Mein Blick huschte umher, wild und verzweifelt, während mein Herz gegen meinen Brustkorb hämmerte, der Rhythmus so heftig, dass ich dachte, es könnte meinen Brustkasten zerschmettern.

Ich atmete tief ein, zog seinen Duft erneut ein, und ein Funken der Erkenntnis durchzuckte mich – vertraut, doch unmöglich.

Aber ich kannte ihn nicht. Ich war mir sicher. Das war nicht Hunters scharfer, metallischer Geruch, noch die moschusartige Vertrautheit eines Alphas, dem ich in meinem Rudel begegnet war. Dieser Duft war anders – einzigartig, alt, trug ein Gewicht, das in meine Knochen sank und etwas in mir weckte.

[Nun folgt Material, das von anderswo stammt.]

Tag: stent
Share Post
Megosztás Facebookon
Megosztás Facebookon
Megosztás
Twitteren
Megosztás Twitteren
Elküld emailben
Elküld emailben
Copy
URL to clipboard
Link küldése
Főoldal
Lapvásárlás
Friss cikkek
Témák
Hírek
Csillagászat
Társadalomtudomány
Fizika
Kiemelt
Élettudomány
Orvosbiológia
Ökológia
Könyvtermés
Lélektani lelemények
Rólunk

Obwohl ich ihn nicht sehen konnte, fühlte ich es tief in meinen Knochen – die Gewissheit, dass er ein Alpha war.

Ein Ast knackte zu meiner rechten. Ich drehte mich schnell um, nahm eine räuberische Haltung an, ließ meine Wolfinstinkte übernehmen.

Ein tiefes, raues Lachen hallte durch die Luft, getragen vom Wind. Es verspottete mich, meine defensive Haltung. Und es irritierte mich.

Aber in diesem Moment war ich mehr als irritiert; ich war erregt und am Rande des Todes vor schierer Begierde.